Another man in the front lifted his T-shirt and flashed Riley a huge tattoo of Curtis that covered one side of his chest. Riley’s drummer shouted: “Hey, you can get one of Sam on the other side!”

Curtis (Sam Riley) falls in love with journalist Annik Honor (Alexandra Maria Lara) in Control. (Alliance Films) Ian Curtis (Sam Riley) falls in love with journalist Annik Honoré (Alexandra Maria Lara) in Control. (Alliance Films)

Spending a lot of time in front of mirrors in his home, Riley worked hard to nail Curtis’s distinctive, trance dance. Corbijn originally wanted the band to mime the music, but Riley convinced him he could channel Curtis’s flat bass himself, and it’s his voice singing in the film. But the off-camera Curtis was less imitable.

“The difference is that with a movie like The Doors, there’s interview footage of Jim Morrison.

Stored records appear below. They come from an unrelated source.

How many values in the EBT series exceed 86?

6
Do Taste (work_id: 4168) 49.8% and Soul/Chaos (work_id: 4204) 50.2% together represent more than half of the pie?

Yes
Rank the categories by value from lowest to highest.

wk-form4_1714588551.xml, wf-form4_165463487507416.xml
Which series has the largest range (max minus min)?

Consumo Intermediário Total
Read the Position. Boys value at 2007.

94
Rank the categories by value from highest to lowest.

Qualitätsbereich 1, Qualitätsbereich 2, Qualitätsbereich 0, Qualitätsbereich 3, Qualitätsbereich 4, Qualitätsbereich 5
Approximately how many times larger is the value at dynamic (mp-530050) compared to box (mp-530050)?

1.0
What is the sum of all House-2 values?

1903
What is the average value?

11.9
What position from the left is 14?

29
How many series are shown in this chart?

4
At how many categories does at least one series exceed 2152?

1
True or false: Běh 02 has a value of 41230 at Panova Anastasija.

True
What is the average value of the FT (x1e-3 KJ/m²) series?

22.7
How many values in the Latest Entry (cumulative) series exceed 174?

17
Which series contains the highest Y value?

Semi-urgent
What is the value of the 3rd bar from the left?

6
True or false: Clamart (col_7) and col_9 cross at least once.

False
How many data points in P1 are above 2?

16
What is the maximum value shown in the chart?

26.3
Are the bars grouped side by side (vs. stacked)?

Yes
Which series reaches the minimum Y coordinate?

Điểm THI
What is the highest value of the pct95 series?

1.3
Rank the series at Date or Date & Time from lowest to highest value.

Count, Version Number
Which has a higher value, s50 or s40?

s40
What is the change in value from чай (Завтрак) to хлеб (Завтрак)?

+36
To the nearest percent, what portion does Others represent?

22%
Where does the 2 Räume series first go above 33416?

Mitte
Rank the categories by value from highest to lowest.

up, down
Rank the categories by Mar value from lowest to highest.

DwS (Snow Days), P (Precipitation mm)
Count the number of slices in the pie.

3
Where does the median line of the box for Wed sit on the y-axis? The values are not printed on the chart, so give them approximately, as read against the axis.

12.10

You can compare the actor to the real voice, see what’s right or wrong. Whereas with Ian, there’s no [interview] footage. That’s part of the enigma of him and it gave me a little leeway because no one really knows what he talked like, and there are only three tapes of them performing on TV,” says Riley. “It was frustrating for me because he’d be in the spotlight for one second, and then move away and you can’t see him. Come on, Ian! Stay in the light!” 

The final product has won the full-hearted approval of New Order, and – slightly less enthusiastically – Deborah Curtis (played on screen with great sympathy by Samantha Morton), and Honoré, both of whom have seen the film. “They’re so emotionally connected to it, it’s still an open wound. They’re just not going to jump in the air about a movie like this,” says Corbijn. “But they’re fine with it. You can use the word ‘fine.’” 

For Corbijn, the move from photographer to director was difficult. “I never had a harder period in my life,” he says, explaining that he had to mortgage his house. He wanted to take a year off to make the film, but he was financially forced to take on several photo gigs – he shot the posters for The Sopranos finale – and worked to near-exhaustion. But it was, in the end, the script he had been waiting for.

“I don’t think I would have done this film if I hadn’t known Ian,” says Corbijn. “I’m an inexperienced filmmaker. I’ve had manuscripts sent to me over the years, but I could never say yes because I missed the human connection. But I felt that immediately with this film.”

His next film, he adds, will have nothing to do with rock ‘n’ roll.